FATHER’S RIGHTS: Father’s rights law firms and groups have become increasingly visible, vocal and vociferous in their quest to gain respect for dads who are enmeshed in a divorce battle with their ex wife for custody of the children.
More and more lawyers are identifying themselves a “father’s rights specialists” and they are helping dads stand up for their rights to have a say in the rearing and custody of their children. While this divorce blog‘s readership skews mostly female, we do have many male readers as well, and we have evolved over the past three years to realize we need to be more sensitive to men/dads in how we not only cover issues, but in terms of actually providing post-divorce resources for fathers as well. Because many dads are just wonderful and some would make better custodial parents than mom (sorry ladies) and so, while it does require increased sensitivity and awareness, we are proud to say that we are getting better at giving dads their due. Just to prove it, here is some advice specifically for dads who are trying to “win” custody of their kids after a divorce and gain residential custody and legal custody over their children.

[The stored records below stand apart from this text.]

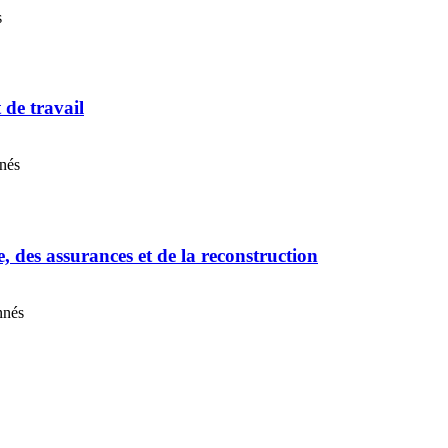
s
t de travail
nnés
e, des assurances et de la reconstruction
nnés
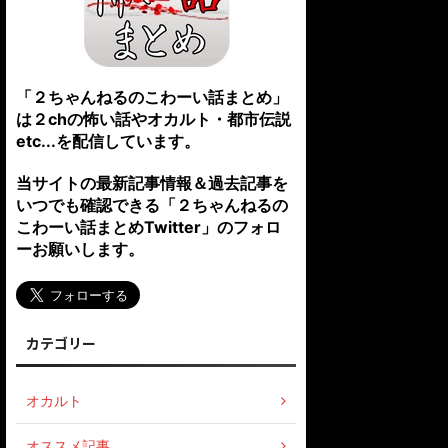
「２ちゃんねるのこわーい話まとめ」
は２chの怖い話やオカルト・都市伝説
etc...を配信しています。
当サイトの最新記事情報＆過去記事を
いつでも確認できる「２ちゃんねるの
こわーい話まとめTwitter」のフォロ
ーお願いします。
カテゴリー
オカルト
オススメ記事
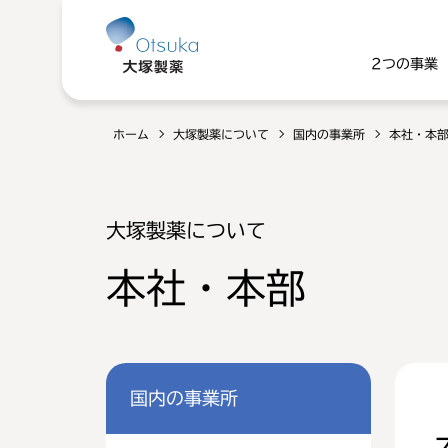
2つの事業
ホーム
大塚製薬について
国内の事業所
本社・本
大塚製薬について
本社・本部
国内の事業所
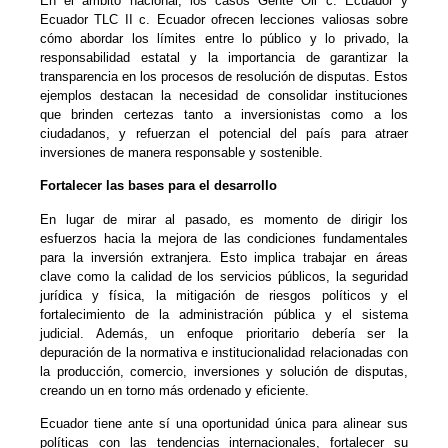
En el ámbito nacional, los casos Gente Oil c. Ecuador y
Ecuador TLC II c. Ecuador ofrecen lecciones valiosas sobre
cómo abordar los límites entre lo público y lo privado, la
responsabilidad estatal y la importancia de garantizar la
transparencia en los procesos de resolución de disputas. Estos
ejemplos destacan la necesidad de consolidar instituciones
que brinden certezas tanto a inversionistas como a los
ciudadanos, y refuerzan el potencial del país para atraer
inversiones de manera responsable y sostenible.
Fortalecer las bases para el desarrollo
En lugar de mirar al pasado, es momento de dirigir los
esfuerzos hacia la mejora de las condiciones fundamentales
para la inversión extranjera. Esto implica trabajar en áreas
clave como la calidad de los servicios públicos, la seguridad
jurídica y física, la mitigación de riesgos políticos y el
fortalecimiento de la administración pública y el sistema
judicial. Además, un enfoque prioritario debería ser la
depuración de la normativa e institucionalidad relacionadas con
la producción, comercio, inversiones y solución de disputas,
creando un en torno más ordenado y eficiente.
Ecuador tiene ante sí una oportunidad única para alinear sus
políticas con las tendencias internacionales, fortalecer su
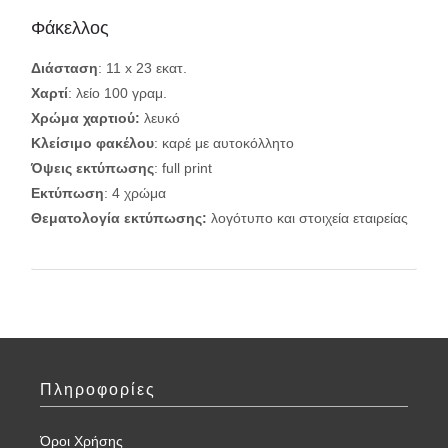
Φάκελλος
Διάσταση
: 11 x 23 εκατ.
Χαρτί
: λείο 100 γραμ.
Χρώμα χαρτιού:
λευκό
Κλείσιμο φακέλου
: καρέ με αυτοκόλλητο
Όψεις εκτύπωσης
: full print
Εκτύπωση
: 4 χρώμα
Θεματολογία εκτύπωσης:
λογότυπο και στοιχεία εταιρείας
Πληροφορίες
Όροι Χρήσης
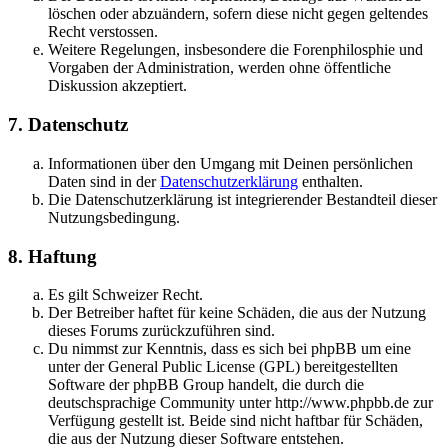
löschen oder abzuändern, sofern diese nicht gegen geltendes
Recht verstossen.
Weitere Regelungen, insbesondere die Forenphilosphie und
Vorgaben der Administration, werden ohne öffentliche
Diskussion akzeptiert.
7. Datenschutz
Informationen über den Umgang mit Deinen persönlichen
Daten sind in der
Datenschutzerklärung
enthalten.
Die Datenschutzerklärung ist integrierender Bestandteil dieser
Nutzungsbedingung.
8. Haftung
Es gilt Schweizer Recht.
Der Betreiber haftet für keine Schäden, die aus der Nutzung
dieses Forums zurückzuführen sind.
Du nimmst zur Kenntnis, dass es sich bei phpBB um eine
unter der General Public License (GPL) bereitgestellten
Software der phpBB Group handelt, die durch die
deutschsprachige Community unter http://www.phpbb.de zur
Verfügung gestellt ist. Beide sind nicht haftbar für Schäden,
die aus der Nutzung dieser Software entstehen.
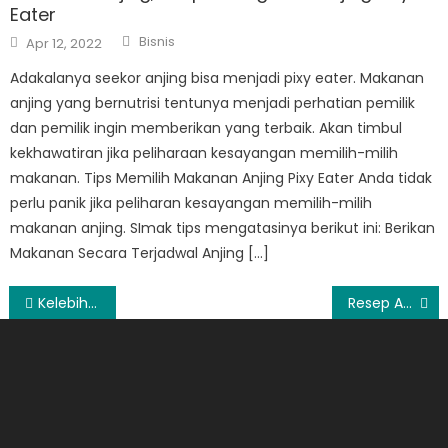
Eater
Author
Posted
Bisnis
Apr 12, 2022
on
Adakalanya seekor anjing bisa menjadi pixy eater. Makanan
anjing yang bernutrisi tentunya menjadi perhatian pemilik
dan pemilik ingin memberikan yang terbaik. Akan timbul
kekhawatiran jika peliharaan kesayangan memilih-milih
makanan. Tips Memilih Makanan Anjing Pixy Eater Anda tidak
perlu panik jika peliharan kesayangan memilih-milih
makanan anjing. SImak tips mengatasinya berikut ini: Berikan
Makanan Secara Terjadwal Anjing […]
Post
Kelebihan Investasi Reksa Dana Syariah KlikMAMI
Resep Ayam Panggang Madu Untuk Hidangan Spesial
navigation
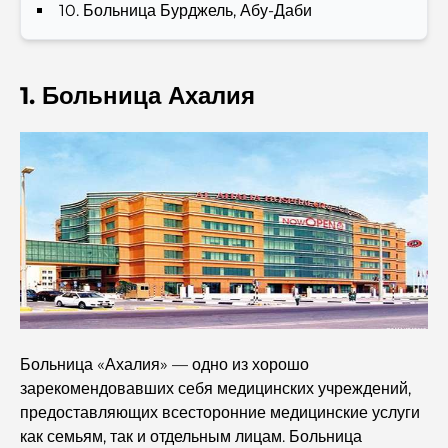
полный путеводитель
10. Больница Бурджель, Абу-Даби
Лучшие кофейни Дубая с прекрасным видом:
идеальное сочетание вкуса и пейзажа.
1. Больница Ахалия
Рестораны с видом на Бурдж-аль-Араб: Изысканные
рестораны в Дубае
Пляжные клубы Палм-Джумейра: полный
путеводитель на 2026 год.
Итальянские рестораны в центре Дубая: вкус Италии в
самом сердце города
Топ-7 тренажерных залов в районе Dubai Hills:
фитнес на высшем уровне.
Больница «Ахалия» — одно из хорошо
зарекомендовавших себя медицинских учреждений,
предоставляющих всесторонние медицинские услуги
Полное руководство по ресторанам высокой кухни на
Палм-Джумейра
как семьям, так и отдельным лицам. Больница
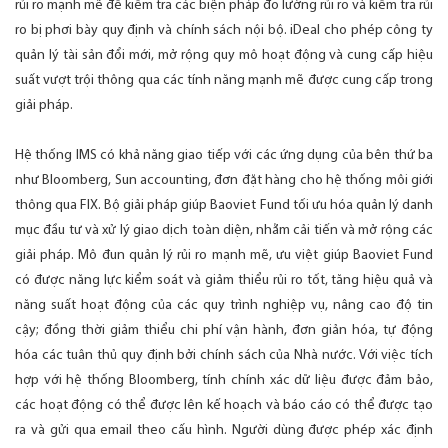
rủi ro mạnh mẽ để kiểm tra các biện pháp đo lường rủi ro và kiểm tra rủi
ro bị phơi bày quy định và chính sách nội bộ. iDeal cho phép công ty
quản lý tài sản đổi mới, mở rộng quy mô hoạt động và cung cấp hiệu
suất vượt trội thông qua các tính năng mạnh mẽ được cung cấp trong
giải pháp.
Hệ thống IMS có khả năng giao tiếp với các ứng dụng của bên thứ ba
như Bloomberg, Sun accounting, đơn đặt hàng cho hệ thống môi giới
thông qua FIX. Bộ giải pháp giúp Baoviet Fund tối ưu hóa quản lý danh
mục đầu tư và xử lý giao dịch toàn diện, nhằm cải tiến và mở rộng các
giải pháp. Mô đun quản lý rủi ro mạnh mẽ, ưu việt giúp Baoviet Fund
có được năng lực kiểm soát và giảm thiểu rủi ro tốt, tăng hiệu quả và
năng suất hoạt động của các quy trình nghiệp vụ, nâng cao độ tin
cậy; đồng thời giảm thiểu chi phí vận hành, đơn giản hóa, tự động
hóa các tuân thủ quy định bởi chính sách của Nhà nước. Với việc tích
hợp với hệ thống Bloomberg, tính chính xác dữ liệu được đảm bảo,
các hoạt động có thể được lên kế hoạch và báo cáo có thể được tạo
ra và gửi qua email theo cấu hình. Người dùng được phép xác định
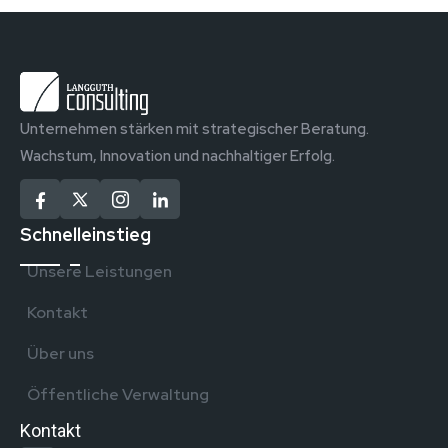
Unternehmen stärken mit strategischer Beratung.
Wachstum, Innovation und nachhaltiger Erfolg.
Schnelleinstieg
Unsere Leistungen
Kontakt
Über uns
Öffentliche Verwaltung
Kontakt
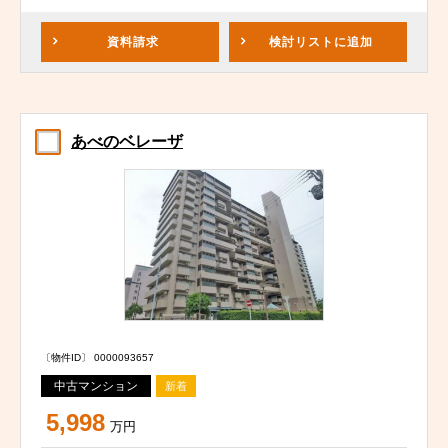
資料請求
検討リスト
に追加
あべのベレーザ
〔物件ID〕 0000093657
中古マンション
新着
5,998
万円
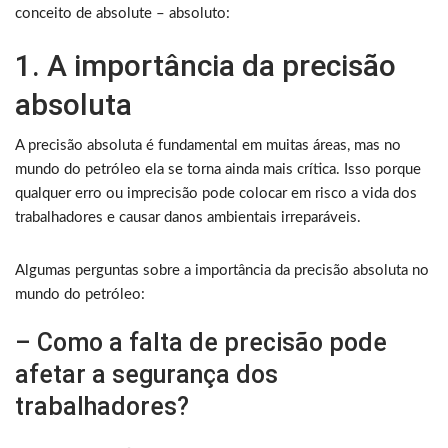
conceito de absolute – absoluto:
1. A importância da precisão
absoluta
A precisão absoluta é fundamental em muitas áreas, mas no
mundo do petróleo ela se torna ainda mais crítica. Isso porque
qualquer erro ou imprecisão pode colocar em risco a vida dos
trabalhadores e causar danos ambientais irreparáveis.
Algumas perguntas sobre a importância da precisão absoluta no
mundo do petróleo:
– Como a falta de precisão pode
afetar a segurança dos
trabalhadores?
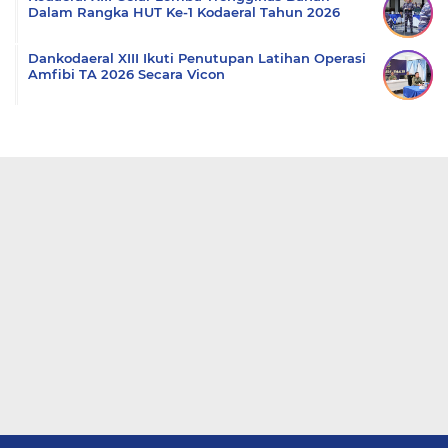
Dalam Rangka HUT Ke-1 Kodaeral Tahun 2026
Dankodaeral XIII Ikuti Penutupan Latihan Operasi
Amfibi TA 2026 Secara Vicon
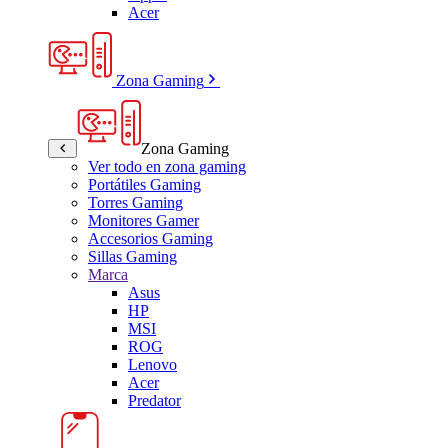
Acer
Zona Gaming
Zona Gaming
Ver todo en zona gaming
Portátiles Gaming
Torres Gaming
Monitores Gamer
Accesorios Gaming
Sillas Gaming
Marca
Asus
HP
MSI
ROG
Lenovo
Acer
Predator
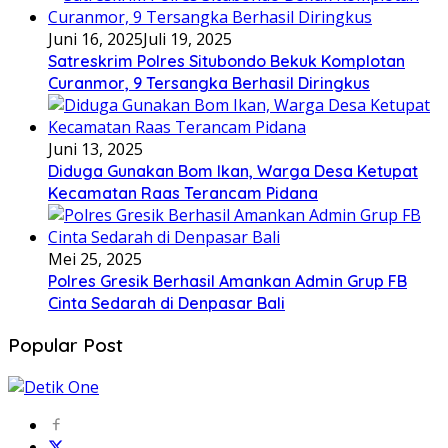
Juni 16, 2025
Juli 19, 2025
Satreskrim Polres Situbondo Bekuk Komplotan
Curanmor, 9 Tersangka Berhasil Diringkus
Juni 13, 2025
Diduga Gunakan Bom Ikan, Warga Desa Ketupat
Kecamatan Raas Terancam Pidana
Mei 25, 2025
Polres Gresik Berhasil Amankan Admin Grup FB
Cinta Sedarah di Denpasar Bali
Popular Post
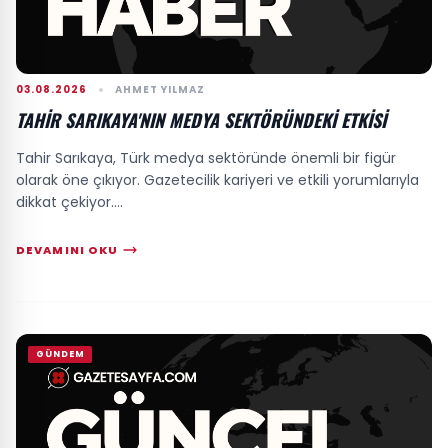
03.08.2026
AHMET YILMAZ
TAHIR SARIKAYA'NIN MEDYA SEKTÖRÜNDEKI ETKISI
Tahir Sarıkaya, Türk medya sektöründe önemli bir figür
olarak öne çıkıyor. Gazetecilik kariyeri ve etkili yorumlarıyla
dikkat çekiyor....
DEVAMINI OKU
GÜNDEM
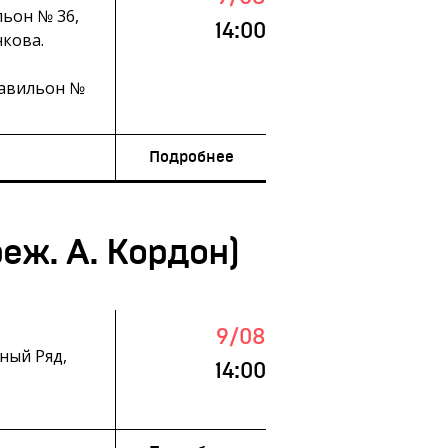
льон № 36,
14:00
кова.
павильон №
Подробнее
еж. А. Кордон)
9/08
ный Ряд,
14:00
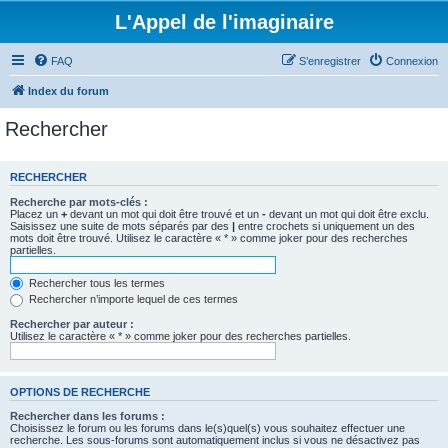
L'Appel de l'imaginaire
FAQ
S’enregistrer
Connexion
Index du forum
Rechercher
RECHERCHER
Recherche par mots-clés :
Placez un
+
devant un mot qui doit être trouvé et un
-
devant un mot qui doit être exclu.
Saisissez une suite de mots séparés par des
|
entre crochets si uniquement un des
mots doit être trouvé. Utilisez le caractère « * » comme joker pour des recherches
partielles.
Rechercher tous les termes
Rechercher n’importe lequel de ces termes
Rechercher par auteur :
Utilisez le caractère « * » comme joker pour des recherches partielles.
OPTIONS DE RECHERCHE
Rechercher dans les forums :
Choisissez le forum ou les forums dans le(s)quel(s) vous souhaitez effectuer une
recherche. Les sous-forums sont automatiquement inclus si vous ne désactivez pas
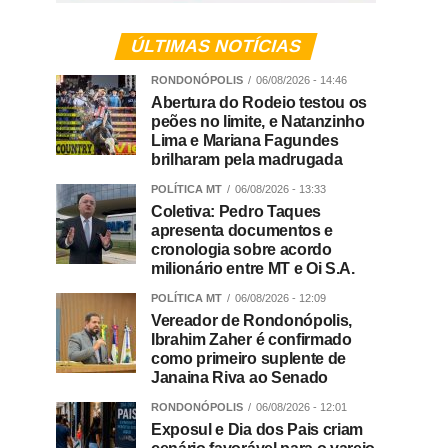
ÚLTIMAS NOTÍCIAS
RONDONÓPOLIS
06/08/2026 - 14:46
Abertura do Rodeio testou os
peões no limite, e Natanzinho
Lima e Mariana Fagundes
brilharam pela madrugada
POLÍTICA MT
06/08/2026 - 13:33
Coletiva: Pedro Taques
apresenta documentos e
cronologia sobre acordo
milionário entre MT e Oi S.A.
POLÍTICA MT
06/08/2026 - 12:09
Vereador de Rondonópolis,
Ibrahim Zaher é confirmado
como primeiro suplente de
Janaina Riva ao Senado
RONDONÓPOLIS
06/08/2026 - 12:01
Exposul e Dia dos Pais criam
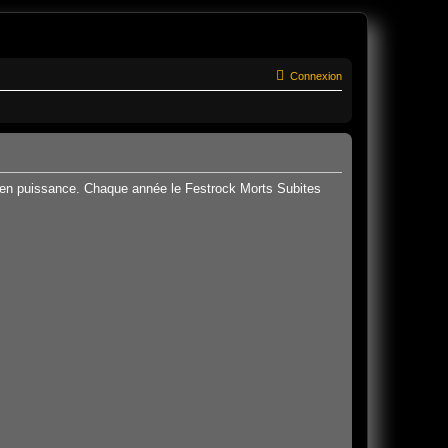
Connexion
er en puissance. Chaque année le Festrock Morts Subites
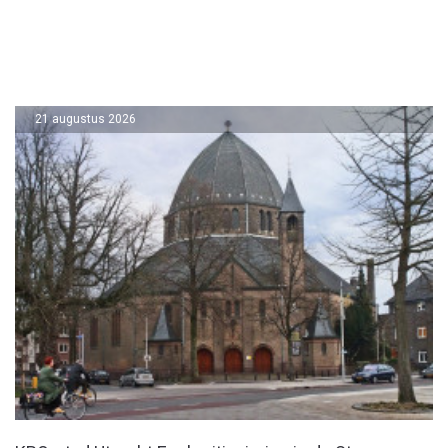
21 augustus 2026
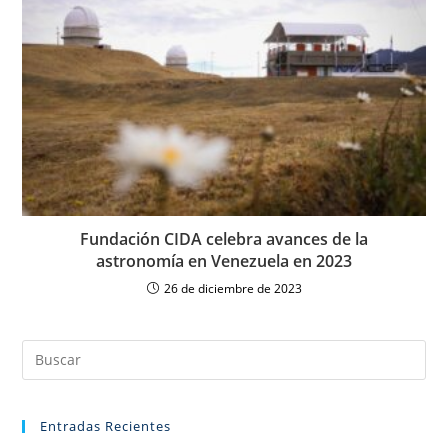
Fundación CIDA celebra avances de la
astronomía en Venezuela en 2023
26 de diciembre de 2023
Entradas Recientes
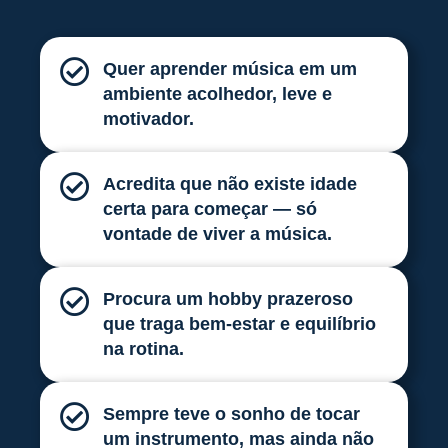
Quer aprender música em um
ambiente acolhedor, leve e
motivador.
Acredita que não existe idade
certa para começar — só
vontade de viver a música.
Procura um hobby prazeroso
que traga bem-estar e equilíbrio
na rotina.
Sempre teve o sonho de tocar
um instrumento, mas ainda não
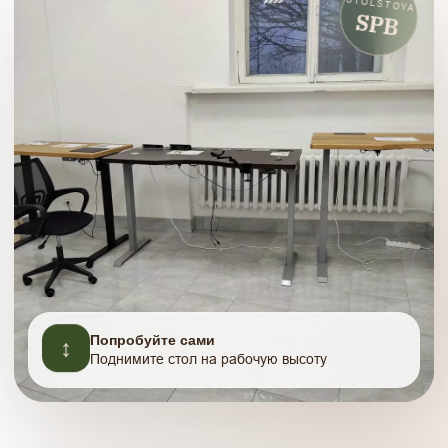
STOLSTOYA
SPB
↕
Попробуйте сами
Поднимите стол на рабочую высоту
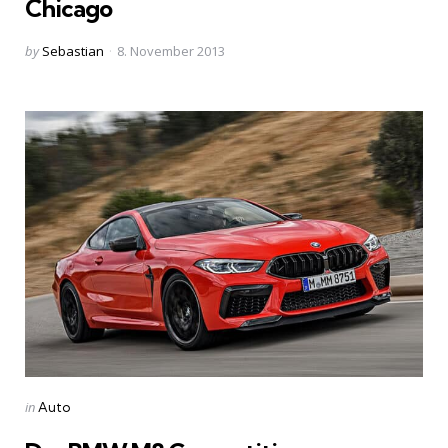
Chicago
Posted
by
Sebastian
8. November 2013
by
Categories
Posted
in
Auto
in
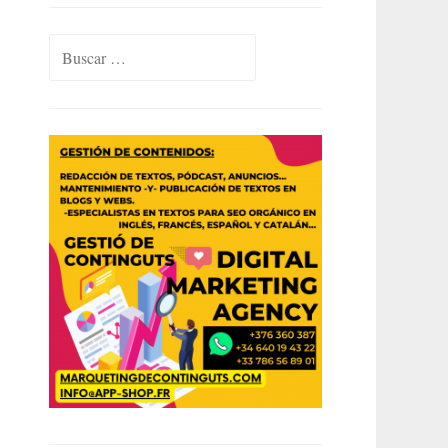
Buscar:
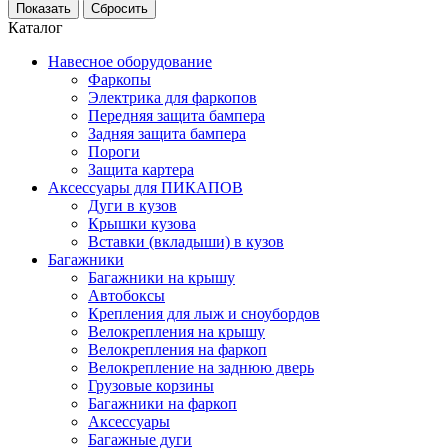
Каталог
Навесное оборудование
Фаркопы
Электрика для фаркопов
Передняя защита бампера
Задняя защита бампера
Пороги
Защита картера
Аксессуары для ПИКАПОВ
Дуги в кузов
Крышки кузова
Вставки (вкладыши) в кузов
Багажники
Багажники на крышу
Автобоксы
Крепления для лыж и сноубордов
Велокрепления на крышу
Велокрепления на фаркоп
Велокрепление на заднюю дверь
Грузовые корзины
Багажники на фаркоп
Аксессуары
Багажные дуги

So, here are five tips for you dad who want to win custody:
1. Use your superior earning power to your advantage – Money talks. The fact is that men as a group are more affluent, by far, than women. Men still rule. They still make more money. And it takes money to provide resources that children need for adequate child rearing and care. Make a point of showing the divorce judge/court that if you win custody, the children will be better taken care of because, frankly, you have the financial resources to provide a better life for them. Paying child support, especially if the money paid is not being used on the children in total, is not the same as having the children reside in a home where resources are readily available.
2. Get remarried and get a new mommy-figure for the kids – Obviously, you are not trying to replace the children’s mother. But it doesn’t hurt if there is a new balanced and peaceful family situation at your house as compared to mom’s that would be in the children’s best interest. A new wife provides a kind of stability and balance that would augment your argument that you have not only the financial resources, but the actual ability to care for the children and to be there for them and to provide balance for them. A wife, especially one who is stay at home and one who actually likes your kids is an asset in your custody fight.
3. Get your friends to say nice things about you in affidavits. In court, it’s always good to have affidavits from people who know you or have them actually come to court on your behalf to tell the court what a great guy you are. Pastors, Employer/employees, school personnel and members of volunteer organizations you belong to, and do great work for, are great bets.
4. Be a “helicopter” parent – Be there for the kids till its nauseating; pick them up at daycare or school, go to all the meetings, etc. Teachers should be able to testify that you are always there for your kids. You know the teacher’s names, they have your phone number and you are there for every recital, game and project. This will win you big points and it will show the court that you are a good caretaker for your child.
5. Demonstrate that mom is bad news. Does she drink, smoke or do drugs? Does she physically or verbally abuse the children? Is there a different man in the house every other night? Is she a workaholic who is never home? Can friends or family members be called upon to tell the court what a bad idea it is for mom to have custody? Then you may need to call on them for their support.
Now. Having said all that, I still don’t get why custody have to be a battle where just one parent wins. Why not do like the state of Florida and have a time sharing and co-parenting plan that eliminate all this nonsense about fighting over your children? They are both your children. It really shouldn’t be a fight and war. Just share the children. That is what I would prefer to see happen. But that is in my fantasy world, I know. So, in the meantime, these are some tips for dads who want to “win” custody of their children. (Sorry, moms if I have been offensive to you in this post.)